Дворники из всех пролетариев - самая гнусная мразь. Человечьи очистки самая низшая категория. Повар попадается разный. Например - покойный Влас с Пречистенки. Скольким он жизнь спас. Потому что самое главное во время болезни перехватить кус. И вот, бывало, говорят старые псы, махнет Влас кость, а на ней с осьмушку мяса. Царство ему небесное за то, что был настоящая личность, барский повар графов Толстых, а не из Совета Нормального питания. Что они там вытворяют в Нормальном питании - уму собачьему непостижимо. Ведь они же, мерзавцы, из вонючей солонины щи варят, а те, бедняги, ничего и не знают. Бегут, жрут, лакают.
Иная машинисточка получает по IX разряду четыре с половиной червонца, ну, правда, любовник ей фильдеперсовые чулочки подарит. Да ведь сколько за этот фильдеперс ей издевательств надо вынести. Ведь он ее не каким-нибудь обыкновенным способом, а подвергает французской любви. С... эти французы, между нами говоря. Хоть и лопают богато, и все с красным вином. Да...
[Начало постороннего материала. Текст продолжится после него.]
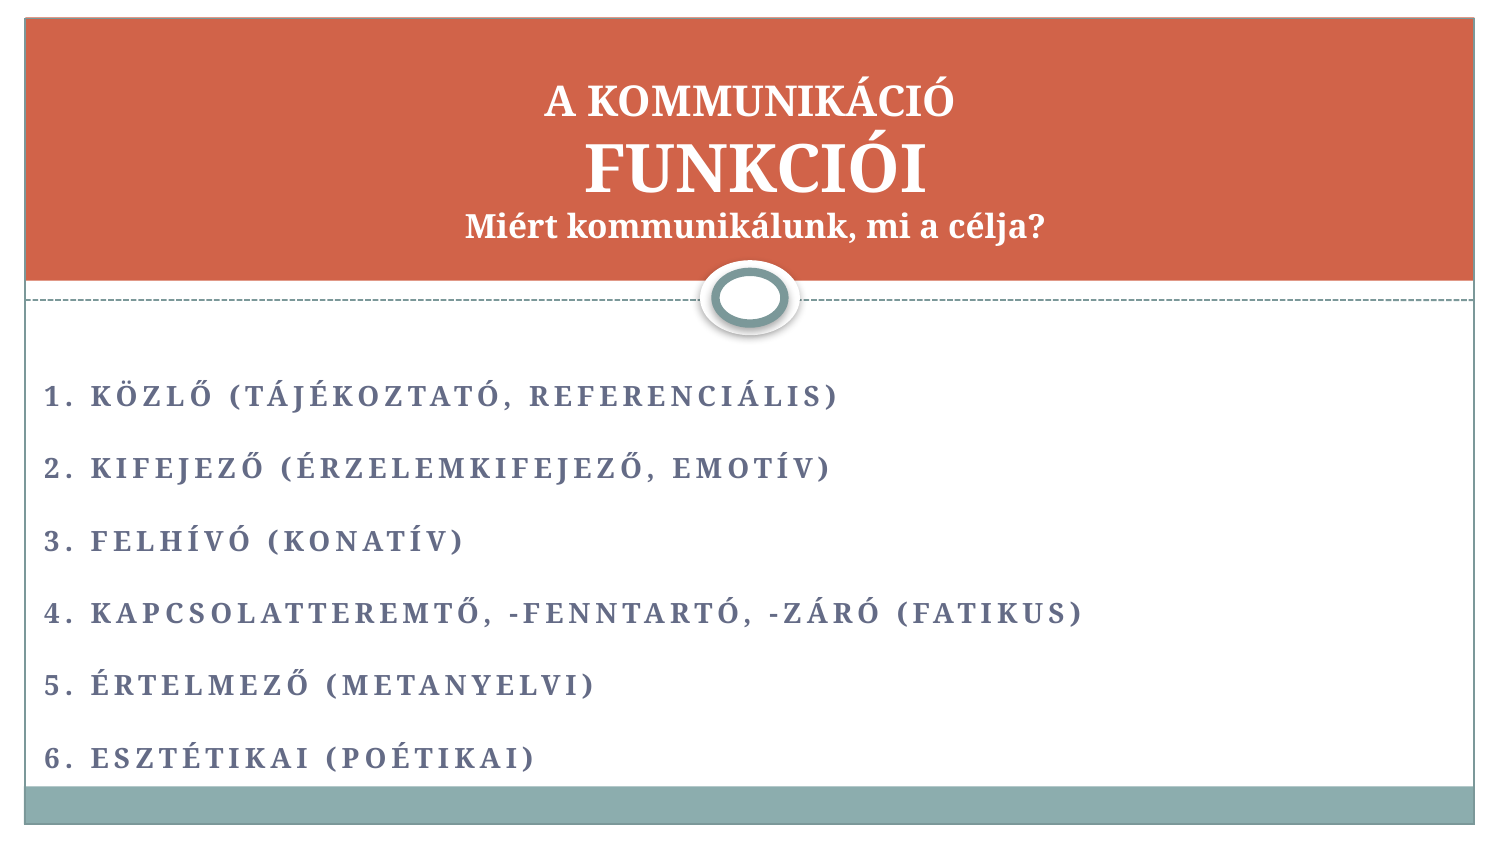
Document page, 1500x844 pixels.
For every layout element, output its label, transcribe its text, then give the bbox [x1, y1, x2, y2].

Прибежит машинисточка, ведь за 4,5 червонца в бар не пойдешь. Ей и на кинематограф не хватает, а кинематограф у женщины единственное утешение в жизни. Дрожит, морщится, а лопает... Подумать только: 40 копеек из двух блюд, а они оба эти блюда и пятиалтынного не стоят, потому что остальные 25 копеек завхоз уворовал.